WORK TO COMPLETE: Please repeat exactly the lines below from the one containing "Laura McKenna, Industrial" down to the one containing "DUBLIN POSTAL CLERKS BRANCH", both included, and nothing else.

=== Section Start ===

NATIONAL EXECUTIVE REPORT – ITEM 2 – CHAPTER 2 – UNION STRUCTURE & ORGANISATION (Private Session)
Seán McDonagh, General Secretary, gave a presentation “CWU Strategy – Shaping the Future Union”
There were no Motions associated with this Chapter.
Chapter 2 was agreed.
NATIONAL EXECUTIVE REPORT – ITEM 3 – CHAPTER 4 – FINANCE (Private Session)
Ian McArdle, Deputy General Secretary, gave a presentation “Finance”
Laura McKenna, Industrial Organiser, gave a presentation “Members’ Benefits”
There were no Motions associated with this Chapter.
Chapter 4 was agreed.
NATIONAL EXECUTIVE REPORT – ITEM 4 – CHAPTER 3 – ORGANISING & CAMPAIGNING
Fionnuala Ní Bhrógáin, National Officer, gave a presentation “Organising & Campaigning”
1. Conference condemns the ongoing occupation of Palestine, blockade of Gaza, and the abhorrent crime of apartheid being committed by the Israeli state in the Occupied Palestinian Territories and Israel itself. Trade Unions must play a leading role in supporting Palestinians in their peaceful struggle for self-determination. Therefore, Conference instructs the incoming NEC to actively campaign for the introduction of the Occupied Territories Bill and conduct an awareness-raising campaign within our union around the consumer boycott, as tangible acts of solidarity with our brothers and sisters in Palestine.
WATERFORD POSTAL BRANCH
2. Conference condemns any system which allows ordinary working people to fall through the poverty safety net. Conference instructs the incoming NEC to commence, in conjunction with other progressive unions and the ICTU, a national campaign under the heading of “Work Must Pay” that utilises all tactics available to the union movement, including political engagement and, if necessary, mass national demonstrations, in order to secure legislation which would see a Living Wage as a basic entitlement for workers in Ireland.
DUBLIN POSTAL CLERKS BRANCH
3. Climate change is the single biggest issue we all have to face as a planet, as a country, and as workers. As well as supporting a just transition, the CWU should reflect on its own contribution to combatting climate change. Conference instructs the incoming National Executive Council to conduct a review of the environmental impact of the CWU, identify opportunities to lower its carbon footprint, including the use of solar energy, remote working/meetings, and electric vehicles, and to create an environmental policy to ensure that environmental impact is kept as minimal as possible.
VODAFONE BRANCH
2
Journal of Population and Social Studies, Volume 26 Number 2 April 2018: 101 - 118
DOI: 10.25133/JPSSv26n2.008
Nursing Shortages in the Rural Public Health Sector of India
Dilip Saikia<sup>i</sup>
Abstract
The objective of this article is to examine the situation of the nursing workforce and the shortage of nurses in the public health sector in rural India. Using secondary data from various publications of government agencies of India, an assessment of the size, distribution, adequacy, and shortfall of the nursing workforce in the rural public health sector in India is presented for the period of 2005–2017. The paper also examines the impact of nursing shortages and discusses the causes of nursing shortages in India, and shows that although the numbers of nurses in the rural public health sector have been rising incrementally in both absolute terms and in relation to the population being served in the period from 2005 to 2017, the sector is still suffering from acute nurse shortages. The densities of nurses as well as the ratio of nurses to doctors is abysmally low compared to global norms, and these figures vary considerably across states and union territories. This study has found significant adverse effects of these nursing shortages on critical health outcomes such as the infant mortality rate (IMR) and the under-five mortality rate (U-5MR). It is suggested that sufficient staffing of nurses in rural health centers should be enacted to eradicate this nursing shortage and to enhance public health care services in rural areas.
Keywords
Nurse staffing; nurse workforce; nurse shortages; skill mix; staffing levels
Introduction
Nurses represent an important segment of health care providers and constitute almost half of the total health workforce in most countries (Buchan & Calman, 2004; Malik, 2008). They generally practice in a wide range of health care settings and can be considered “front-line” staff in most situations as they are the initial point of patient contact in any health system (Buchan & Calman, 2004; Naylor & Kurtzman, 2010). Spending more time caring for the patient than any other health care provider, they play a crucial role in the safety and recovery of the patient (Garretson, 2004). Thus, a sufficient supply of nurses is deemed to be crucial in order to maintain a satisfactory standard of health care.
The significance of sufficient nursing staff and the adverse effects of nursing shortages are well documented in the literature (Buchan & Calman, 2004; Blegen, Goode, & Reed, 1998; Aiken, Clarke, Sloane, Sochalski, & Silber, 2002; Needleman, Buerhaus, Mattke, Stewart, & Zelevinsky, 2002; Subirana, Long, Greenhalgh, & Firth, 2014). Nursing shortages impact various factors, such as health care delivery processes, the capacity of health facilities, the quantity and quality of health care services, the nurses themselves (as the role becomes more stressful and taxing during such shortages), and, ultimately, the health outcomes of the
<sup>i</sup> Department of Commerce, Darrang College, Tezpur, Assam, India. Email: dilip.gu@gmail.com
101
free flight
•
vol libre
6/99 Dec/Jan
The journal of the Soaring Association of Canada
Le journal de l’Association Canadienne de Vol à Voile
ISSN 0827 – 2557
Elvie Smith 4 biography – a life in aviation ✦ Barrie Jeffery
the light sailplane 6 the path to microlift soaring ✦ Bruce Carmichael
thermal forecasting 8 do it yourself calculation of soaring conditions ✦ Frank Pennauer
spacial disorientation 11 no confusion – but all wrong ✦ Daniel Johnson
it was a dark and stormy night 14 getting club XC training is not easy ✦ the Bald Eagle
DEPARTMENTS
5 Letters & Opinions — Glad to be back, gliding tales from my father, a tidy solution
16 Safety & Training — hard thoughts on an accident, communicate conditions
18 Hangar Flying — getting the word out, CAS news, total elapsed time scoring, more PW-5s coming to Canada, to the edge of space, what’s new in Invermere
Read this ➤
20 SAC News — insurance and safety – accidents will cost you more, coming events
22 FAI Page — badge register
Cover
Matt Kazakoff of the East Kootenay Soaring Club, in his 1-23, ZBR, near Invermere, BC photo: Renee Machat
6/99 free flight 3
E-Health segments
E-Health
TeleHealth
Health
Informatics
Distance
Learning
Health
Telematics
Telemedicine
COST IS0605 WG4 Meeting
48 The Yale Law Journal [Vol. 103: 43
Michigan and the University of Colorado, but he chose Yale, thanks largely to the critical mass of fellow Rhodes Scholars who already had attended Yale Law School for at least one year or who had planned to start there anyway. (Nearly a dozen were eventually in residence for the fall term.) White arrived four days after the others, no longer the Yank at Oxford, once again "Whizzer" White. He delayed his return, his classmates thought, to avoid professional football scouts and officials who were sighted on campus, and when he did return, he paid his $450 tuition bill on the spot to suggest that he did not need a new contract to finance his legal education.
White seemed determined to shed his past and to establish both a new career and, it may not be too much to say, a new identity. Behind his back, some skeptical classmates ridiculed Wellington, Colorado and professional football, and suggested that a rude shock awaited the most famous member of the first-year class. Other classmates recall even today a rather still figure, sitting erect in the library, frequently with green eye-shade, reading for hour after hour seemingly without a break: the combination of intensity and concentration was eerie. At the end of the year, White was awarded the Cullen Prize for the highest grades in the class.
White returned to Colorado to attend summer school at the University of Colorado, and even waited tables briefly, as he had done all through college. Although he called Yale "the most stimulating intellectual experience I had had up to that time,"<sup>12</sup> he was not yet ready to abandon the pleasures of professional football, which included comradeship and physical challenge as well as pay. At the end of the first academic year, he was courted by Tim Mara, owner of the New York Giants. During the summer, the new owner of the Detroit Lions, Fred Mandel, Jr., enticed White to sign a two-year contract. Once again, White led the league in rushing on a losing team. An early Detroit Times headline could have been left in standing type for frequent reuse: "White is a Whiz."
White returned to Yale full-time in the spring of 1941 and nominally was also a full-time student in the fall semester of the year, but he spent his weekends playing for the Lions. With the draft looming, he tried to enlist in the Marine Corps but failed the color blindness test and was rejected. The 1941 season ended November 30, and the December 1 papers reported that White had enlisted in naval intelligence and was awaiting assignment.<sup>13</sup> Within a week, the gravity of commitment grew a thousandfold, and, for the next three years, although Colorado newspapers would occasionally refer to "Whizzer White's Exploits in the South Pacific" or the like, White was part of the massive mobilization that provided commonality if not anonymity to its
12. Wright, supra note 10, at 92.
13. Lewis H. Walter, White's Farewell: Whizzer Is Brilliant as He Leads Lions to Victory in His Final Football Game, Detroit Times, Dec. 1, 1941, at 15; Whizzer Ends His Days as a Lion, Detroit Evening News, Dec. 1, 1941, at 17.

=== Section End ===

ANSWER TO THE PROBLEM:
Laura McKenna, Industrial Organiser, gave a presentation “Members’ Benefits”
There were no Motions associated with this Chapter.
Chapter 4 was agreed.
NATIONAL EXECUTIVE REPORT – ITEM 4 – CHAPTER 3 – ORGANISING & CAMPAIGNING
Fionnuala Ní Bhrógáin, National Officer, gave a presentation “Organising & Campaigning”
1. Conference condemns the ongoing occupation of Palestine, blockade of Gaza, and the abhorrent crime of apartheid being committed by the Israeli state in the Occupied Palestinian Territories and Israel itself. Trade Unions must play a leading role in supporting Palestinians in their peaceful struggle for self-determination. Therefore, Conference instructs the incoming NEC to actively campaign for the introduction of the Occupied Territories Bill and conduct an awareness-raising campaign within our union around the consumer boycott, as tangible acts of solidarity with our brothers and sisters in Palestine.
WATERFORD POSTAL BRANCH
2. Conference condemns any system which allows ordinary working people to fall through the poverty safety net. Conference instructs the incoming NEC to commence, in conjunction with other progressive unions and the ICTU, a national campaign under the heading of “Work Must Pay” that utilises all tactics available to the union movement, including political engagement and, if necessary, mass national demonstrations, in order to secure legislation which would see a Living Wage as a basic entitlement for workers in Ireland.
DUBLIN POSTAL CLERKS BRANCH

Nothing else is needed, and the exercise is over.